Au Québec, «la corruption est indissociable de l'industrie de la construction», observe Jean Sexton. Sur les grands chantiers de construction, le respect des délais est si important que ceux qui ont le pouvoir de répartir les employés et de contrôler leur rythme de travail sont très exposés à la tentation de «l'enveloppe brune».

Jean Sexton s'y connaît un peu en construction, il était déjà un des chercheurs de la commission Cliche en 1974 - il a contribué à la rédaction du rapport. Il a coprésidé la commission Picard-Sexton à la fin des années 80, qui voulait moderniser les relations de travail dans le monde de la construction. «Des lois désuètes qui sont encore un fouillis inextricable», déplorait-il hier, dans une longue entrevue à La Presse.

 

En 2004, l'universitaire a été mandaté par Québec pour siéger à la commission d'enquête sur la Gaspésia.

Son intervention survient au moment où la FTQ-Construction est dans l'embarras. Dans une entrevue à La Presse Canadienne, le président de la FTQ, Michel Arsenault, a indiqué samedi qu'il avait congédié le directeur général de la FTQ-Construction, Jocelyn Dupuis, après qu'un «policier retraité de la GRC (...) (l'eut) informé qu'une enquête était faite sur Jocelyn Dupuis dans une cause de blanchiment d'argent relié aux gangs de motards».

Il confirmait ainsi les reportages de La Presse la semaine dernière qui indiquaient que le départ de M. Dupuis, à la mi-septembre 2008, était lié à ses relations avec le monde interlope.

Jean «Johnny» Lavallée a dû au même moment quitter la présidence de la FTQ-Construction. Selon une source fiable, M. Dupuis a été forcé de vider sur-le-champ son bureau, dès son retour à l'édifice de la FTQ, après un petit-déjeuner très matinal avec M. Arsenault.

La FTQ n'a pas fait de conférence de presse, comme elle l'avait laissé entendre la semaine dernière. Personne n'a demandé à M. Arsenault pourquoi M. Dupuis avait tout de même bénéficié d'une prime de départ de 140 000$.

Jean Sexton insiste sur le fait qu'il ne sait rien des coulisses de ces rebondissements. Il constate toutefois qu'il est bien rare qu'un président de la FTQ impose ses vues à la FTQ-Construction.

«La FTQ-Construction est indépendante, comme les autres constituantes. Le président n'a sur elle qu'une autorité morale», observe l'universitaire, qui a bien connu les Louis Laberge, Jean Lavallée et Yves Paré, le prédécesseur de M. Dupuis.

Le gros bout du bâton

Ancien professeur en relations industrielles à Laval, toujours arbitre de griefs, M. Sexton relève que ceux qui détiennent les pouvoirs d'attribution des ouvriers ont un pouvoir de vie ou de mort sur les chantiers. Comme dans bien des métiers stratégiques, plus de 80% des ouvriers se trouvent dans le même syndicat, les organisations syndicales de métiers ont un levier important sur la capacité des entrepreneurs à respecter leurs échéanciers, et par conséquent leurs budgets. Certains comprennent vite que de l'argent sous la table leur permettra d'atteindre leurs cibles, résume-t-il.

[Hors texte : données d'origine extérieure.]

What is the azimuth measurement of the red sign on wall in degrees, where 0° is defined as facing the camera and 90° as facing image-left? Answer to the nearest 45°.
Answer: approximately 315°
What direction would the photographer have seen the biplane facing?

«La corruption apparaît d'abord quand l'emploi est intermittent; les débardeurs, le taxi, le camionnage. La construction aussi. Mais on y trouve une particularité: pour arriver à la fin d'un projet, il doit y avoir une synchronisation parfaite entre les corps de métiers, l'intervention des fournisseurs. Le moindre bris dans cette chaîne fait apparaître des délais, donc des coûts... là on commence à entrer dans les choses sérieuses.»

L'appui des syndicats de la construction est absolument nécessaire aux responsables de chantiers non résidentiels. Par exemple, la FIPOE, composée essentiellement des électriciens de grands chantiers, contrôle 80% des ouvriers du secteur.

Le secteur de la construction est toujours gouverné par des lois vieillottes au Québec, des règles écrites en vitesse, «toujours adoptées à la vapeur en fin de session parlementaire», après la commission Cliche en 1974.

La loi précise que c'est la Commission de la construction du Québec, qui a le mandat d'appliquer les quatre conventions collectives. Or en 2007, il s'est prélevé 55 millions en cotisations syndicales auprès des ouvriers des chantiers, dont 44% sont allés à la FTQ-Construction - soit quelque 20 millions.

Mais avec ce budget, la FTQ n'a même pas besoin de payer l'application de la convention. À la dernière ronde, elle n'a pas eu à verser un sou pour la négociation - elle a perdu ce rôle aux mains d'une coalition entre la CSN, la CSD et le Conseil provincial.